Wallace Ramsden was looking for something. He had been looking for it most of his adult life, except for a brief stint with the Coast Guard. He often mused privately that he probably could have found it then.
Every time he walked into a store looking (and smelling, he imagined, correctly) like he had no idea what he was doing, a friendly employee would spring to the rescue.
"Can I help you find something, sir?"
"Why yes, yes you can!" Wallace would reply, bubbling with elation. Today was his lucky day.
He was disappointed every time.
He thought he had found something under a table in a restaurant, but it turned out to be a napkin. He handed it to a waiter on the way out, grumbling.
When in their early childhood his daughters came into his room stuttering half-asleep about something under the bed, he leapt awake and grabbed a flashlight. He never found anything but monsters and bunched-up socks, and now that they were grown he didn't even find that.
His quest took him around the country. There were a few interesting things in the Chicago Greyhound terminal--that's where Wallace saw the sign.
NO SMOKING WITHIN 50 FEET, it bellowed in a stentorian red capital voice.
An Amish man--or a Mennonite, or a Luddite; Wallace wasn't sure--sat bearded, puffing on a pipe underneath. Maybe he was deaf.
Behind Wallace two elderly women gossipped about someone who was misusing church funds. He didn't listen too carefully, but nodded sympathetically with each cluck of disapproval.

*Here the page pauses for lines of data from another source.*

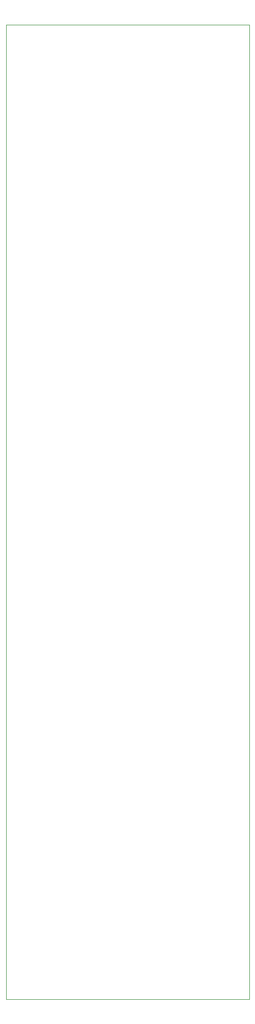
<source format=gbr>
%TF.GenerationSoftware,KiCad,Pcbnew,9.0.6-9.0.6~ubuntu22.04.1*%
%TF.CreationDate,2026-01-05T14:55:19-05:00*%
%TF.ProjectId,psc_daughter_brd,7073635f-6461-4756-9768-7465725f6272,rev?*%
%TF.SameCoordinates,Original*%
%TF.FileFunction,Profile,NP*%
%FSLAX46Y46*%
G04 Gerber Fmt 4.6, Leading zero omitted, Abs format (unit mm)*
G04 Created by KiCad (PCBNEW 9.0.6-9.0.6~ubuntu22.04.1) date 2026-01-05 14:55:19*
%MOMM*%
%LPD*%
G01*
G04 APERTURE LIST*
%TA.AperFunction,Profile*%
%ADD10C,0.050000*%
%TD*%
G04 APERTURE END LIST*
D10*
X140000000Y-192000000D02*
X140000000Y-32000000D01*
X180000000Y-32000000D02*
X180000000Y-192000000D01*
X180000000Y-192000000D02*
X140000000Y-192000000D01*
X140000000Y-32000000D02*
X180000000Y-32000000D01*
M02*

</source>
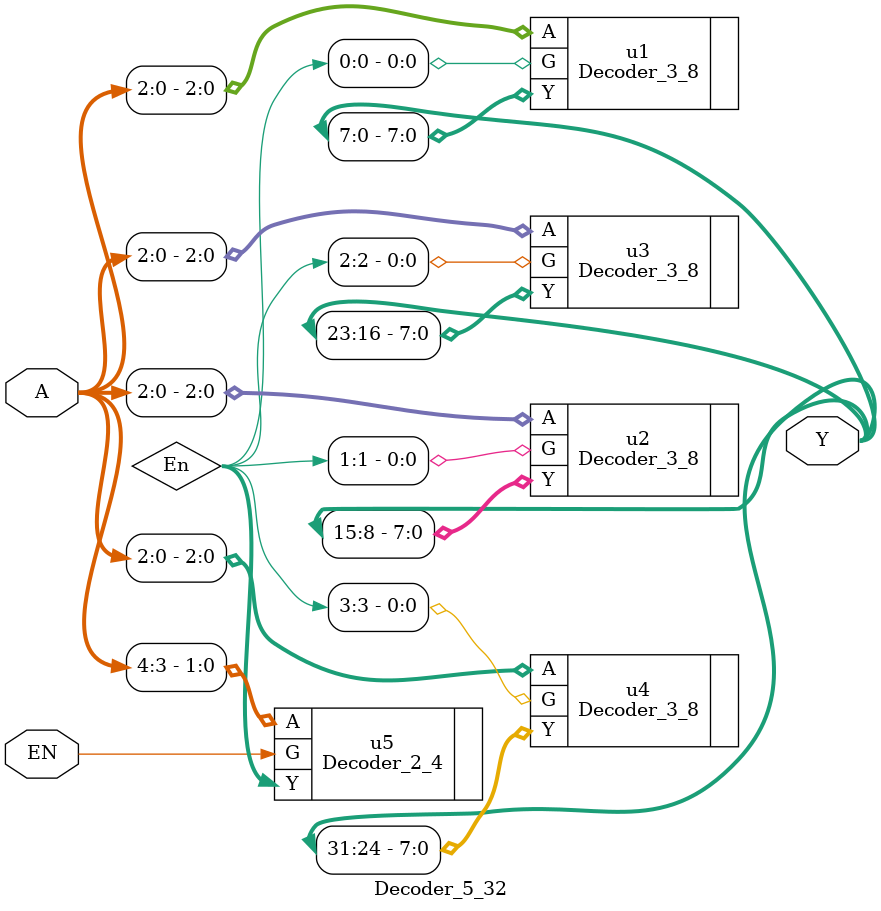
<source format=v>
`timescale 1ns / 1ps


module Decoder_5_32(
    input [4:0] A,
    input EN,
    output [31:0] Y
    );

   wire [3:0] En;    
     Decoder_3_8 u1(
       .A(A[2:0]),
       .G(En[0]),
       .Y(Y[7:0])
       );
     Decoder_3_8 u2(
       .A(A[2:0]),
       .G(En[1]),
       .Y(Y[15:8])
       );
     Decoder_3_8 u3(
      .A(A[2:0]),
      .G(En[2]),
      .Y(Y[23:16])
      );
     Decoder_3_8 u4(
      .A(A[2:0]),
      .G(En[3]),
      .Y(Y[31:24])
      );  
     Decoder_2_4 u5(
     .A(A[4:3]),
     .G(EN),
     .Y(En)
       );
endmodule

</source>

The Chicago Greyhound terminal is also where Wallace fell in love. Her hair was red, or made red by some clever trick of bus station lighting. She stood bleary-eyed and pudgy in a line, clutching pillow and bag as only bus travellers do. Wallace felt his heart melt and seize with a pang of jealousy. He was jealous of the man whose open arms would greet her at the end of her uncomfortable journey, even if that man was her grandmother. Wallace had always wanted grandchildren. He and his wife, try as they might, had never been able to have any.
Wallace used to put chili on his hot dogs, but invariably some would end up on his shirt.
"You have something on your shirt."
"I do?!"
Eventually he decided the chili wasn't worth the trouble, and ate his hot dogs plain.
After traveling far and wide, finding only napkins, monsters and socks, Wallace decided to give up. He retired to a small beach community and spent his days fishing for perch, always harboring a glimmer of hope that one day he would catch something. But he never did.
When his health failed he moved in with his younger daughter, who treated him well and was always careful with her choice of words, not that he cared anymore. His was the big room upstairs, with a nice picture window and a shelf full of books he had always meant to read.
Wallace only read four of them.
On the last day of his life, he laid with his fifth book, nearly complete, with his daughter in a chair next to the bed. Over her shoulder, something caught Wallace's eye. The other had a cataract in it, otherwise it too would have been caught.
"Get out of my way."
"Don't be silly, Dad. You can't even walk."
"Watch me."
He leapt out of bed like he did in the good old days. Shuffling as fast as he could, he reached the spot he was looking for. There was something on the floor. Today was his lucky day.
Wallace Ramsden picked it up and dropped it in the wastebasket. He died with a smile on his face from ear to ear.